• [WORK ORDER A]: According to the forum thread on fuzzy matching, what method is generally used for numeric data matching?

• [EXCERPT PROVIDED]:
I have been researching fuzzy match and I just can't seem to figure it out! Hoping to be pointed in the right direction. :)
I am trying to match up carrier tracking number data between 2 data sources. The data is mostly numerical, but can contain letters and hyphens as well. I am very confused as to how to create a custom match to best try to match up the data.
Some examples of what I am trying to match up
75489728654-1
75489728654
S85984368
85984368
Could someone assist in helping me figure out what my options are with this sort of data?
Thank you!
Solved! Go to Solution.
Also, if anyone has a great How-To fuzzy match that speaks to beginners like me, I would appreciate that as well.
Thank you! I am giving that a try. Which match style do you think would work best once I clean up the data?
You might want to check out the recordings from the Alteryx Virtual Training sessions.
http://www.alteryx.com/virtual-training
Look under the "Watch a Past Session" tab. There are at least a couple of sessions on fuzzy matching.
Hi Shannon,
Please try with the data cleansing part first and then see what the pattern looks like.
Also need to know the differences between storing mechanism of different source systems i.e. what actually classifies as a dulpicate -
For e.g. 123 and 132 - Are they same or they are different based on position of occurence of digits?
1234 and 12345 - Are they different or are same, say '5' is an additional information on top of 1234, then they can be taken as same etc.
For the case at hand -
If 12345 is some pseudo zip code and 12345-6789 is same zip followed by extension then the hypen along with following digits should be removed based on the functional knowledge. In this case post removal of zip extension gives us exact match.
Another e.g. - say 12345 is some license number and P12345 signifies that the license is given to a Person (P). In case we are dealing with a domain which in based on Persons only, P can be removed and again there would be an exact match.
Without doing the first round of cleansing supported by functional backround and data storing mechanisms, we would not have full picture as in which logic to use.
If you are looking for just a general answer then Hamming Distance is generally used for numeric data matching.
PS: I am yet to see Fuzzy Match Tool in Alteryx in detail. Above is more of a de-depulication answer.
Thanks,
Rohit Bajaj

• [WORK ORDER B]: Rewrite the listing below with every "Converter" changed to "Transcoder" and everything else left unchanged, and leave the pictures out of your answer.

• [EXERCISE INPUT]:
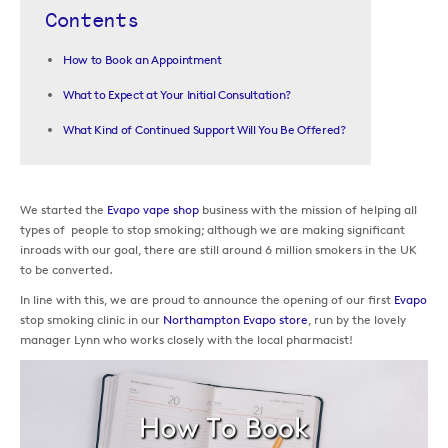
Contents
How to Book an Appointment
What to Expect at Your Initial Consultation?
What Kind of Continued Support Will You Be Offered?
We started the
Evapo vape shop
business with the mission of helping all
types of people to stop smoking; although we are making significant
inroads with our goal, there are still around 6 million smokers in the UK
to be converted.
In line with this, we are proud to announce the opening of our first
Evapo
stop smoking clinic in our
Northampton Evapo store
, run by the lovely
manager Lynn who works closely with the local pharmacist!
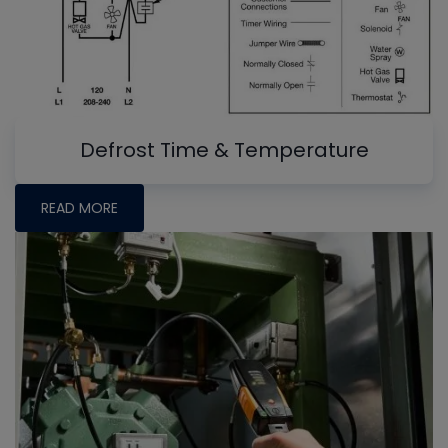
Defrost Time & Temperature
READ MORE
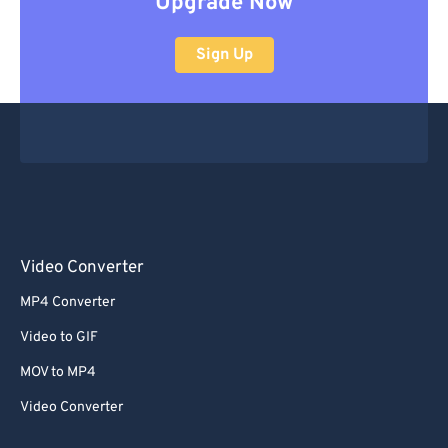
Upgrade Now
Sign Up
Video Converter
MP4 Converter
Video to GIF
MOV to MP4
Video Converter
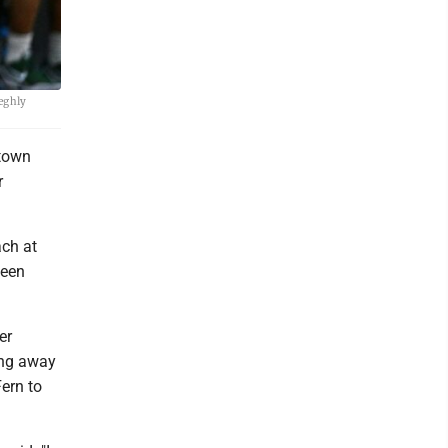
eghly
town
r
ach at
been
er
ing away
ern to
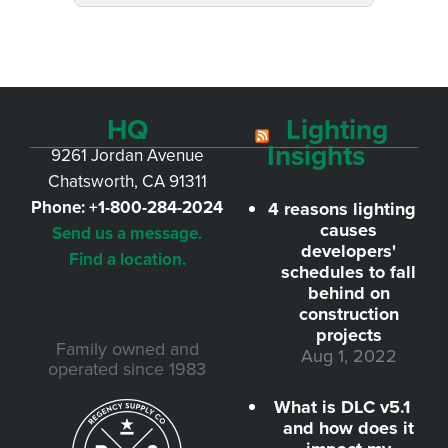
HQ
Lighting
Insights
9261 Jordan Avenue
Chatsworth, CA 91311
Phone:
+1-800-284-2024
4 reasons lighting
causes
Send us a message.
developers'
Find a location.
schedules to fall
behind on
construction
projects
Family owned and
Aug 1, 2022
operated since 1983
What is DLC v5.1
and how does it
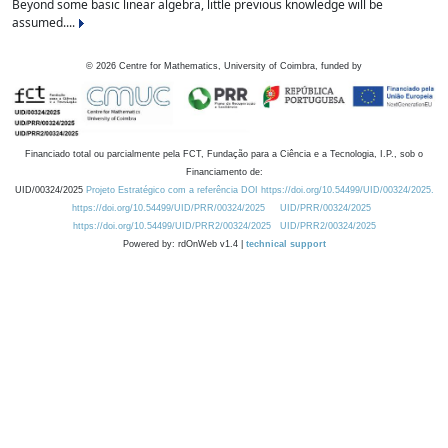
Beyond some basic linear algebra, little previous knowledge will be
assumed....
©
2026
Centre for Mathematics, University of Coimbra, funded by
Financiado total ou parcialmente pela FCT, Fundação para a Ciência e a Tecnologia, I.P., sob o
Financiamento de:
UID/00324/2025
Projeto Estratégico com a referência DOI https://doi.org/10.54499/UID/00324/2025.
https://doi.org/10.54499/UID/PRR/00324/2025
UID/PRR/00324/2025
https://doi.org/10.54499/UID/PRR2/00324/2025
UID/PRR2/00324/2025
Powered by: rdOnWeb v1.4 |
technical support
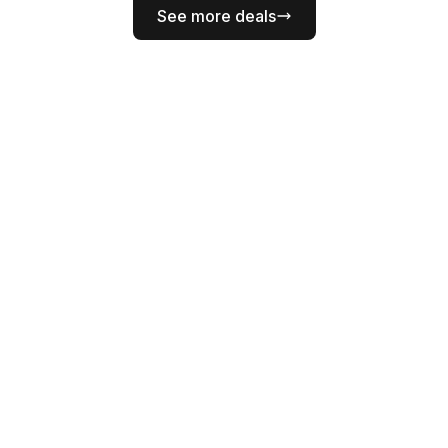
See more deals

• [SOLUTION A]: Hamming Distance.

• [SOLUTION B]:
Contents
How to Book an Appointment
What to Expect at Your Initial Consultation?
What Kind of Continued Support Will You Be Offered?
We started the
Evapo vape shop
business with the mission of helping all
types of people to stop smoking; although we are making significant
inroads with our goal, there are still around 6 million smokers in the UK
to be converted.
In line with this, we are proud to announce the opening of our first
Evapo
stop smoking clinic in our
Northampton Evapo store
, run by the lovely
manager Lynn who works closely with the local pharmacist!
Defrost Time & Temperature
READ MORE
Upgrade Now
Sign Up
Video Transcoder
MP4 Transcoder
Video to GIF
MOV to MP4
Video Transcoder
eghly
town
r
ach at
been
er
ing away
ern to
HQ
Lighting
Insights
9261 Jordan Avenue
Chatsworth, CA 91311
Phone:
+1-800-284-2024
4 reasons lighting
causes
Send us a message.
developers'
Find a location.
schedules to fall
behind on
construction
projects
Family owned and
Aug 1, 2022
operated since 1983
What is DLC v5.1
and how does it
Beyond some basic linear algebra, little previous knowledge will be
assumed....
©
2026
Centre for Mathematics, University of Coimbra, funded by
Financiado total ou parcialmente pela FCT, Fundação para a Ciência e a Tecnologia, I.P., sob o
Financiamento de:
UID/00324/2025
Projeto Estratégico com a referência DOI https://doi.org/10.54499/UID/00324/2025.
https://doi.org/10.54499/UID/PRR/00324/2025
UID/PRR/00324/2025
https://doi.org/10.54499/UID/PRR2/00324/2025
UID/PRR2/00324/2025
Powered by: rdOnWeb v1.4 |
technical support
See more deals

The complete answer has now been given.